FRAGMENT UIT DOCUMENT ▸
- - -

Schande! De Amerikanen blijken sinds 1946 al Nederland af te luisteren. Deze verontwaardiging laat niet alleen een schrijnend gebrek aan historisch besef zien, maar ook totale onnozelheid van journalisten (en bloggers). Het is deze naïviteit die ervoor zorgt dat politici en regeringsleiders zich er met een Jantje van Leiden af kunnen maken.
Bondgenoten bespioneren elkaar. Altijd al gedaan en zij zullen dit ook altijd blijven doen. Zo heeft Frankrijk in het verleden ingebroken in hotelkamers van Amerikaanse diplomaten om door hun koffers te kunnen grasduinen. Mexico heeft het gepresteerd om BlackBerries van Witte Huis-medewerkers te stelen. Duitsland heeft ingebroken in het email-verkeer van zowel diplomaten als journalisten. Zelfs Israël heeft in het verleden geprobeerd om ‘een mannetje’ in het Pentagon te plaatsen.
Is het idioot? Zeker, maar de wereld van inlichtingen is nou eenmaal te bizar voor woorden – tenzij Cubaanse leiders vermoorden met ploffende sigaren of ‘pizza’ als codewoord gebruiken voor een covert-operatie in Iran de normaalste zaak van de wereld is.
Is het nodig? Als iedereen het doet, eigenlijk wel. Hoe infantiel het ook klinkt: we moeten er zeker van zijn dat we nog bondgenoten zijn en op elkaar kunnen rekenen. Hiermee stoppen is eigenlijk net zoiets als spontane, simultane kernwapenontmanteling. Het is een schattig idee, maar vooral een Catch-22: het gaat niet gebeuren.
Ondertussen lijkt het door de haast gespeelde verontwaardiging alsof Nederland er eindelijk achter is gekomen dat er kernwapens in Volkel liggen. Uiteraard kon onze premier Rutte ons niet verder helpen, want “alles wat ik erover zeg, geeft inzicht in onze informatiepositie. Dat betekent een afbreuk van ons belang”.
Eigenlijk moet hier staan: “Afbreuk van mijn politiek belang”. Want laten we eerlijk zijn, politici en regeringsleiders wisten en weten dat bondgenoten elkaar afluisteren. Burgers met een bibliotheekpas, internetaansluiting en een interesse in geschiedenis of politiek over het algemeen ook.
Inderdaad, alle Westerse landen hebben gretig meegedaan in de internationale postzegelhandel van inlichtingen. En inderdaad: het was niet de bedoeling dat het electoraat hiervan op de hoogte zou zijn. Eigenlijk zijn de Westerse regeringen en masse als een stel kinderen met de vinger in de suikerpot door het electoraat betrapt en hebben zich hiermee onbetrouwbare democratische partners getoond.
Gelukkig hebben wij in Nederland nog de hoeders van de democratie: journalisten. NRC Handelsblad kreeg het voor elkaar om een publiek geheim (Amerikanen en Nederlanders die informatie hebben uitgewisseld in Afghanistan – no shit Sherlock!) te kopen van Greenwald te presenteren als een onthulling.

- - -

LIJST ▸
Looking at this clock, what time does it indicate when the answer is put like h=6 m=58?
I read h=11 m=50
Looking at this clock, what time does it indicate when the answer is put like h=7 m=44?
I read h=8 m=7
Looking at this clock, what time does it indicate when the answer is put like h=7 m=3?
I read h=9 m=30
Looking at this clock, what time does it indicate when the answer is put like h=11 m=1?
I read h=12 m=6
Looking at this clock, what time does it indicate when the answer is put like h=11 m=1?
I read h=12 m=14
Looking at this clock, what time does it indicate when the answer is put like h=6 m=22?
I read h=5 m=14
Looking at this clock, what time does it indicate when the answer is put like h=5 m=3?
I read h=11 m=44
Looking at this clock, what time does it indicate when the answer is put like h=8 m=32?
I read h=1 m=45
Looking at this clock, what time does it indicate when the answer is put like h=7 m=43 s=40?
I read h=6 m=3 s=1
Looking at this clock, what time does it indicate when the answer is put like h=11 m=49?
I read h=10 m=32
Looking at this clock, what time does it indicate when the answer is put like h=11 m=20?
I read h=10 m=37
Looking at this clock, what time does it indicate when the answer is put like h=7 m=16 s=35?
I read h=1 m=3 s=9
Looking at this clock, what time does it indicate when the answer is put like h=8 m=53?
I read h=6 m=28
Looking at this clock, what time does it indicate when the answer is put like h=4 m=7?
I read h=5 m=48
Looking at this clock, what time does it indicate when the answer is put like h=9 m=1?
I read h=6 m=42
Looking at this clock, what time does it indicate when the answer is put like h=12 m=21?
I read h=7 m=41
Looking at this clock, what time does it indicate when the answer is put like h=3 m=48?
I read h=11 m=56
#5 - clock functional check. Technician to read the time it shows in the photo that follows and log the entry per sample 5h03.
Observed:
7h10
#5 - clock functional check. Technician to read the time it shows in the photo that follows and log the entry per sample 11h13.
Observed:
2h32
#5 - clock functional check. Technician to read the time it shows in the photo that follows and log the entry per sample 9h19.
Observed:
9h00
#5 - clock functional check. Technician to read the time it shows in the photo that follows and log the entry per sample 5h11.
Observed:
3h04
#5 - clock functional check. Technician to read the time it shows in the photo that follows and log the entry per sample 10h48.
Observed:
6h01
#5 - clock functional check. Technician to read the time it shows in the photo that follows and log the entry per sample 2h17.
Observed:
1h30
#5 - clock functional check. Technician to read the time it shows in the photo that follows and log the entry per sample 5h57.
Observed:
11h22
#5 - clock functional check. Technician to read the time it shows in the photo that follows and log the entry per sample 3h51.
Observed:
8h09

- - -

UIT TE VOEREN OPDRACHTEN ▸
**1.** Neem uit het opiniestuk letterlijk alles over vanaf "Is het nodig?" tot en met "gaat niet gebeuren.".
**2.** Beantwoord de volgende vragen aan de hand van het opiniestuk.
(a) Welk land heeft BlackBerries van medewerkers van het Witte Huis gestolen?
(b) In welke plaats liggen volgens het opiniestuk kernwapens?
(c) Welke krant presenteerde een publiek geheim als een onthulling?

ANTWOORDEN PER OPDRACHT ▸
**1.**
Is het nodig? Als iedereen het doet, eigenlijk wel. Hoe infantiel het ook klinkt: we moeten er zeker van zijn dat we nog bondgenoten zijn en op elkaar kunnen rekenen. Hiermee stoppen is eigenlijk net zoiets als spontane, simultane kernwapenontmanteling. Het is een schattig idee, maar vooral een Catch-22: het gaat niet gebeuren.

**2.**
(a) Mexico
(b) Volkel
(c) NRC Handelsblad